Zorladı kendisini arazi olmuş hüznü çağırmak için. Üç yıllık eşinin terk etmesine biraz olsun gözyaşı dökmeliydi mutlaka. Evet, onu hiç sevmemişti. Boyunun uzunluğuyla yarışan yuvarlak suratının mimiksizliği, dar kalçalarına ters düşen ucu da kendileri kadar büyük memeleri, türbanını çıkardığında kaskatı şekilde kalmaya devam eden saçları yüzünden başına gelen sıradan da öte bir şeydi o sadece. Doktorasını yaptığı sırada bir yandan hayali olan edebiyat işçiliği için koştururken katıldığı ortamlarda arkasından yapılan eşcinsel dedikodularından kurtulma isteğiyle evlenmişti onunla. Babasının diş kliniğinden ortağının siliklikle bezediği muhafazakarlığıyla, bulunduğu küçücük odada bile kendini unutturmayı başarabilen kızı, o kadar hazırdı ki her şeye evet demeye ya da boyun eğmeye. Asil, Ye’cüc ya da Me’cüc olsaydı bile evlenirdi onunla. Tabii bu içini rahatlatmamalıydı kathiyyen, zira onunla evlendikten sonra daha önce şiirlerinin çıktığı dergide eleştirmenliğe iki ay içinde başlayacaktı. Bir anlık kararın ürünü olan düğün derneksiz nikah ve Kapadokya’da iki günlük iktidarsız balayı. İki ay içinde onu mutlu edip edemediğini bile bilmeden her şey değişmişti. Umurunda da değildi zaten Rümeysa’nın mutlu olması gerçi. Ne yaparsa yapsın mutlu olacak gibi de görünmüyordu hem. Laboratuvarda kendisine namaz kılma izni verilmesi için uğraşmaktan başka bir derdi yoktu ki. Bunlar yeni düşünceleri değildi ama şimdi daha uğultulu halde içinde yankılanmaktaydılar. Bir insanın hayatına bu kadar az değer verdiği için kızmalıydı kendisine, hatta affetmemeliydi kendini. Doğrusu buydu, şimdiye kadar kendisini iyi bir insan olduğuna boşuna mı inandırmıştı yoksa? İnandırmış mıydı ki gerçekten? Yaptıklarının sonuçlarıyla baş başa kalmak ve bunun acısını çekmek zorunda değil miydi?
Ağlamak, sinirlenmek, sarsılmak… Ne kadar da uzaktı ona şu an.

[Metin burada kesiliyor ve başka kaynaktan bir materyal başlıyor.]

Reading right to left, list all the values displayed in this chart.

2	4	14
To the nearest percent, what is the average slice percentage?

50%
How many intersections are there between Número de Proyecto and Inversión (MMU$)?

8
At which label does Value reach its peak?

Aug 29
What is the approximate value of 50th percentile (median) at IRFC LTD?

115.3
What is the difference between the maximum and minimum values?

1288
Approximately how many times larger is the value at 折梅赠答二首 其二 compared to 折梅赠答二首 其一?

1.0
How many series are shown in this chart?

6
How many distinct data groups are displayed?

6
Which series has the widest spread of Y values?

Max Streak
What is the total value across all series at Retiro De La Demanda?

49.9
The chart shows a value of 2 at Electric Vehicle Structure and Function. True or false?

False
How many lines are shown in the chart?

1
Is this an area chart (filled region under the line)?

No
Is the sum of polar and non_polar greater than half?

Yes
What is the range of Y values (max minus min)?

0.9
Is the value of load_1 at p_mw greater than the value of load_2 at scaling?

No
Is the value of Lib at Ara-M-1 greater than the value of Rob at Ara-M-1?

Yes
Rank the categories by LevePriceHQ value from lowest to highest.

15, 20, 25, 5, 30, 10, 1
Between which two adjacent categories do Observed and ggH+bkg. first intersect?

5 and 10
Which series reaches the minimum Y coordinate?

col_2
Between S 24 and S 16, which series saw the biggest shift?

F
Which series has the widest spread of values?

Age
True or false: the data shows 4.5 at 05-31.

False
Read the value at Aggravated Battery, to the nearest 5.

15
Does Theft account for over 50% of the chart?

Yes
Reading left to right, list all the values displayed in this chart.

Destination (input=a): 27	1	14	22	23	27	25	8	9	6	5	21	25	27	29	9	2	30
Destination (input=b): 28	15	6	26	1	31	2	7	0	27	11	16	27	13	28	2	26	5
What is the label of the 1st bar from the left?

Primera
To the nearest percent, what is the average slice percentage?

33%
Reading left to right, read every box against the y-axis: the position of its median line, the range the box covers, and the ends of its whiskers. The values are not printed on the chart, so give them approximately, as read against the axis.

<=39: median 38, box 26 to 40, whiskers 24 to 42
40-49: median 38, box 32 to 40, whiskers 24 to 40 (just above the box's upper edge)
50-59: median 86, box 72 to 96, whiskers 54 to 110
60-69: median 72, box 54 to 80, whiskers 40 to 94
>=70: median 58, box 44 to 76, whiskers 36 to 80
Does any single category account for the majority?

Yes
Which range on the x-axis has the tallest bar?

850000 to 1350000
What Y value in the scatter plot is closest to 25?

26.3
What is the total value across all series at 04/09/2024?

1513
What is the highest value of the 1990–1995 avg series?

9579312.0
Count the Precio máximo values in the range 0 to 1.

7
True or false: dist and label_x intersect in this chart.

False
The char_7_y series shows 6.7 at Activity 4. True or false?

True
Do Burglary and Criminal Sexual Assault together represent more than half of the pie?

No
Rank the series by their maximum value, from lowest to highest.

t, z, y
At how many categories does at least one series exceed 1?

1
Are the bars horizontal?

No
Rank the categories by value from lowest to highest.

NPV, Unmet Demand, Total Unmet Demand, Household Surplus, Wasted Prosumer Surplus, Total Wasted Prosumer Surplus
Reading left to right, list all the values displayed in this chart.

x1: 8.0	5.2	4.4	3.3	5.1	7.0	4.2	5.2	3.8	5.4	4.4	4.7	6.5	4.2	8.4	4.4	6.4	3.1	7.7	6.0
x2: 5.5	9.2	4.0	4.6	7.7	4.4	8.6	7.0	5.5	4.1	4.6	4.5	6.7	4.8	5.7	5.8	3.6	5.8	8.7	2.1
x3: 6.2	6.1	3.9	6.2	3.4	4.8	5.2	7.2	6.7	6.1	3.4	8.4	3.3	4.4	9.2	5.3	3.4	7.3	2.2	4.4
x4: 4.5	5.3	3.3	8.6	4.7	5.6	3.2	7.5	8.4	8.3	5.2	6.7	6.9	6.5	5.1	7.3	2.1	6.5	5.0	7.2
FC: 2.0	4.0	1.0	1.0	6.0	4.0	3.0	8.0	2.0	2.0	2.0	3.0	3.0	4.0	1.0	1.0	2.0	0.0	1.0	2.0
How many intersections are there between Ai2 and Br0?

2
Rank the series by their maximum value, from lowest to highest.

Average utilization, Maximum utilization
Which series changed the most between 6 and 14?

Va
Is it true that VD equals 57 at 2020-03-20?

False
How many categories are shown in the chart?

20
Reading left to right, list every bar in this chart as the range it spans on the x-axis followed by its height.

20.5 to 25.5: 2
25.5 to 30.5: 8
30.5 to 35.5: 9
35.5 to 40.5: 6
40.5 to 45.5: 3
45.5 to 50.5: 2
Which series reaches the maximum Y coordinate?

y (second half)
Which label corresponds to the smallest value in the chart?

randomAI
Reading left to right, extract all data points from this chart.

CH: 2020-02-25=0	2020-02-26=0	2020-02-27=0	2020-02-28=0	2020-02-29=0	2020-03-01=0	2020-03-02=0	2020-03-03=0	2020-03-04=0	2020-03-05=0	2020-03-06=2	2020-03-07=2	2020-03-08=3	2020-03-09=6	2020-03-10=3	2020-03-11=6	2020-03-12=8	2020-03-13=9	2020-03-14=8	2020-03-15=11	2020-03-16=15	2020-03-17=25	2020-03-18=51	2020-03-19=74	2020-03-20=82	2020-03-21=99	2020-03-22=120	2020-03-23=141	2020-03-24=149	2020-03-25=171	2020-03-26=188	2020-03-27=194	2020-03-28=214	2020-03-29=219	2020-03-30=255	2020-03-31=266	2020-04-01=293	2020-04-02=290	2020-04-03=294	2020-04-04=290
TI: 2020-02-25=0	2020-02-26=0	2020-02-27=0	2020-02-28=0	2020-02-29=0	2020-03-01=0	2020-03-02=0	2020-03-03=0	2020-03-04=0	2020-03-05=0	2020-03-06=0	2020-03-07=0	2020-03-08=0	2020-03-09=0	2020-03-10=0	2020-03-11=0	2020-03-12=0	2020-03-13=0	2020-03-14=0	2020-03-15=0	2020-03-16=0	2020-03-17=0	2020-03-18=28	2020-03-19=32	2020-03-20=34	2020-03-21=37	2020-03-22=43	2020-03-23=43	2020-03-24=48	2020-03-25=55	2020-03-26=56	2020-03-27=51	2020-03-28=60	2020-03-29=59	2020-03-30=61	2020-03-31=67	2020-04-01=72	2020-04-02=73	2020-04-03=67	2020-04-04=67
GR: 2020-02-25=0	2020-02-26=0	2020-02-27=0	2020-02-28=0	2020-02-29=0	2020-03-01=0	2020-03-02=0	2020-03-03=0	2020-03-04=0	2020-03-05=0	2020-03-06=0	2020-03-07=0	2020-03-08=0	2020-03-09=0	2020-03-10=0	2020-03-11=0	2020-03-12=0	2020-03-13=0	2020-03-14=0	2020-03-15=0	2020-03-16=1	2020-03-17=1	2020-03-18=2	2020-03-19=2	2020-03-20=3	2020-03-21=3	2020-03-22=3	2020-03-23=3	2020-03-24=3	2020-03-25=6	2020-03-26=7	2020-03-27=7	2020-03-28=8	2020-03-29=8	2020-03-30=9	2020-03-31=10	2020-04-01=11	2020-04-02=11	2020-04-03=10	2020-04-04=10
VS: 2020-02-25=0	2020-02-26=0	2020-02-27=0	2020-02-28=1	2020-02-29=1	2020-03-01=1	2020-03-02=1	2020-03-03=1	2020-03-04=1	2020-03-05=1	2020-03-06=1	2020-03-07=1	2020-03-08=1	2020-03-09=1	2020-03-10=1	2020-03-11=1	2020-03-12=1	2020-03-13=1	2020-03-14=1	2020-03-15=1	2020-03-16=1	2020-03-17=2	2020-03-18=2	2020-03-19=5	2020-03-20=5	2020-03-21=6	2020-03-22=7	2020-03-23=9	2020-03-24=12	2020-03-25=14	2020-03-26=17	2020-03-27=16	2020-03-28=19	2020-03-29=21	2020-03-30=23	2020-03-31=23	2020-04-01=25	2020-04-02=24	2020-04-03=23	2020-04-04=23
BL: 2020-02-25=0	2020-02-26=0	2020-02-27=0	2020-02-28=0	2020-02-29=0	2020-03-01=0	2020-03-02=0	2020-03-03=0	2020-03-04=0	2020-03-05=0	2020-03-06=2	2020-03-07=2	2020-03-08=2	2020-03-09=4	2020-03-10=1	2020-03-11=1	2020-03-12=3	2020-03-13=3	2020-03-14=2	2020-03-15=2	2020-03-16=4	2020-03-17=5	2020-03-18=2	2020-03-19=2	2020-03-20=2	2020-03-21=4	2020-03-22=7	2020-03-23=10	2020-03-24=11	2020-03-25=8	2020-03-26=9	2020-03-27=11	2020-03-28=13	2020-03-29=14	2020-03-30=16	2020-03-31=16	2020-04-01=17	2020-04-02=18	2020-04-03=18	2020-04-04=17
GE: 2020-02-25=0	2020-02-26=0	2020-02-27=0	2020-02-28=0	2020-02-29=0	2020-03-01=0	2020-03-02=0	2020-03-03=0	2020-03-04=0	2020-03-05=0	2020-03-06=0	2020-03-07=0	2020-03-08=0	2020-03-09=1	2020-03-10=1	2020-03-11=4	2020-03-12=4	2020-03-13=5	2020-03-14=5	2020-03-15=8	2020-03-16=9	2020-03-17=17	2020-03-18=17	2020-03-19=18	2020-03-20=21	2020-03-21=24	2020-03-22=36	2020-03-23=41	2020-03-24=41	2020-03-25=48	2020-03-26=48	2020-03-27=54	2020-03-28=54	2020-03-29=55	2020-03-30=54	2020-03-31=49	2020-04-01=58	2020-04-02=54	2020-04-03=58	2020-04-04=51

Kedileri Vanilya bacaklarına sürtünerek geçtiğinde komodinin üstündeki aynaya ilişti gözleri. İsli bir göz görmeyi beklerken hiç de öyle olmadığını fark etti. Arzuluydu, hiç olmadığı kadar hem de. Hemen bilgisayarının başına geçip saatlerce yazmak istiyordu. Yirmi birinci yüz yılın sonlarında geçecek olan kitabındaki her şey hazırdı kafasında. İklim krizinin meyvasını verdiği, herkesin aşırı sıcak yüzünden gündüz uyuyup gece yaşamak zorunda kaldığı bir kesif dünya yaratıp içini ilmek ilmek dokuyacaktı. Vakitsiz ve davetsiz ilhamın tesiri altında sarhoş olmuştu. Durdukça, kendisini tuttukça parmakları titremeye başlamıştı. Dayanamadı, bilgisayarın başına geçti ve yazmaya başladı.
Vanilya’nın yine olmayan bir varlıkla mücadele ederken sehpadaki vazoyu yere düşürüp kırmasıyla irkildi. Saate köhne bir bakış attı ve sabahın yedisi olduğunu gördü. Hala karanlıktı her yer ama sabah olmuştu işte. Tam on saattir yazıyordu, ne su içmişti ne yemek yemişti ne de tuvalete gitmişti. Sandalyeden kalkmayı ilk seferinde başaramadı, devamında adım atarken zorlandı. Sonra tuvaletten çıkmadan önce Vanilya’nın kumunu temizlerken kedisi onu izledi. Ardından balkona çıktı ve yağmur yeryüzünü yıkarken o da bulutları izledi. Göz kapakları saatlerdir açık olmalarına dayanamayıp ağırlaşmışlardı nihayetinde, sürünerek kendini yatağa attı.
Günlerdir evden çıkmıyordu, günlerdir geç yatıyordu ama bugün bambaşkaydı. Gözlerini yıldırım düşercesine açtı. Sahiden, Rümeysa o bavulu hangi ara hazırlamıştı?